June 2nd, 2005 at 8:05 pm
“When you think about it, these women’s blogs are remarkably subversive, destablizing even.”
Yes, yes, yes!! Women’s sexblogs have huge radical potential because they–finally!—give each woman a place where she can speak her own truths in her own voice, unfiltered and unedited by men or by social expectations or by cultural norms.
The phenomenon of women sexblogging is a huge force for change towards true sexual equality—which does NOT mean sexual sameness, but which DOES value and celebrate sexual expression in its countless forms.
I’m endlessly proud to be a small part of this revolution-in-progress.
DTG xxoo
Pussy Talk
June 3rd, 2005 at 4:28 pm
First of all thanks for the headline introduction!
Next, I remember reading about a study a few years ago that at least inadvertently revealed that when women can answer questions about sex anonymously their answers tend to be a lot more complete than if they felt they were under observation. (When I say it may have been inadvertent I mean I’m not sure the researchers were probing for those results.)
Anyway, to that extent I think the advent of blogging, with its combination of relatively strong anonymity with possibly wide readership really does make a difference.
Finally, I’m really happy that you’re doing what you’re doing. Like Ell and too many other people it’s extremely tedious trying to find people making porn anyone with a brain could reasonably enjoy.

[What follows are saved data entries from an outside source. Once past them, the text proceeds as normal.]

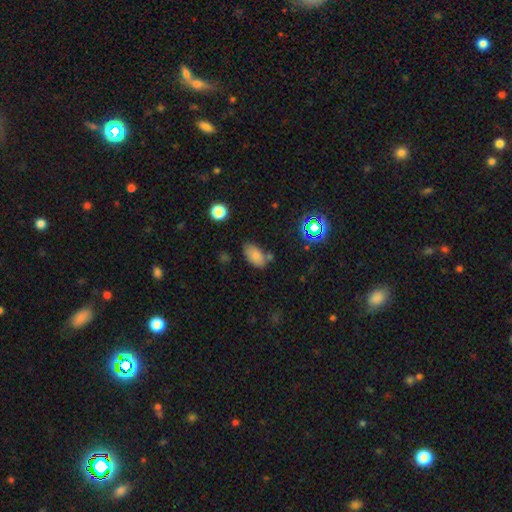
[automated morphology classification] Smooth or featured?
  - smooth: 76% *
  - star or artifact: 13%
  - featured or disk: 10%
How rounded?
  - in between: 92% *
  - round: 6%
  - cigar-shaped: 2%
Merging?
  - none: 65% *
  - minor disturbance: 19%
  - merger: 12%
  - major disturbance: 5%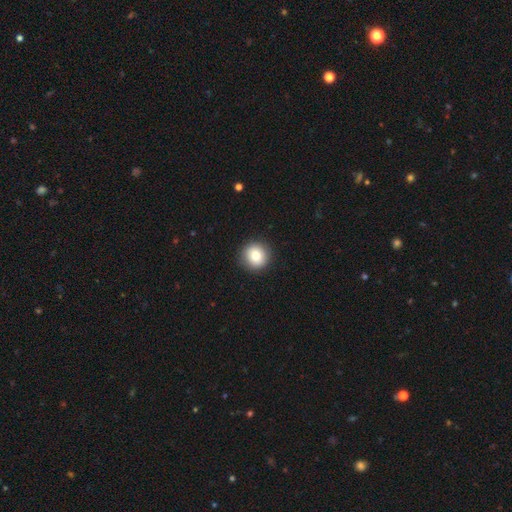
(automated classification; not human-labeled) Smooth or featured? Predicted: smooth (p=0.78). How rounded? Predicted: round (p=0.94). Merging? Predicted: none (p=0.91).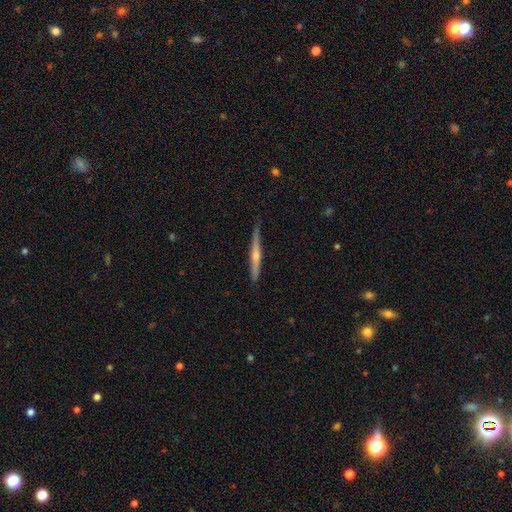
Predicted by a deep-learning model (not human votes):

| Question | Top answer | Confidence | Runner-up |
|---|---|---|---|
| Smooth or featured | featured or disk | 74% | smooth (19%) |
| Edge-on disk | yes | 98% | no (2%) |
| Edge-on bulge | rounded | 81% | none (13%) |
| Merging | none | 89% | minor disturbance (8%) |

I still think there’s at least a solid handful out there, but with somewhere from a hundred thousand and a million nominal sex sites in the world (estimates vary radically and most of these are dead and/or referrer sites) they’re harder to find than pearls in the landfill behind a seafood factory.
June 5th, 2005 at 8:31 pm
I agree wholeheartedly with what you say about Housewyfe and Ell and others like Virgin Slut, DTG, Freya, Bliatz, Red, Tieme-n-spankme - just to name a few!
Personally I would much rather read about real life sex than boring porn scenarios.
June 11th, 2005 at 8:24 am
“Women’s sexblogs have huge radical potential because they–finally!—give each woman a place where she can speak her own truths in her own voice, unfiltered and unedited by men or by social expectations or by cultural norms.”
Yes, yes!! I am so happy to have so recently discovered this…and other people writing about it, giving words to what I’ve only dimly perceived.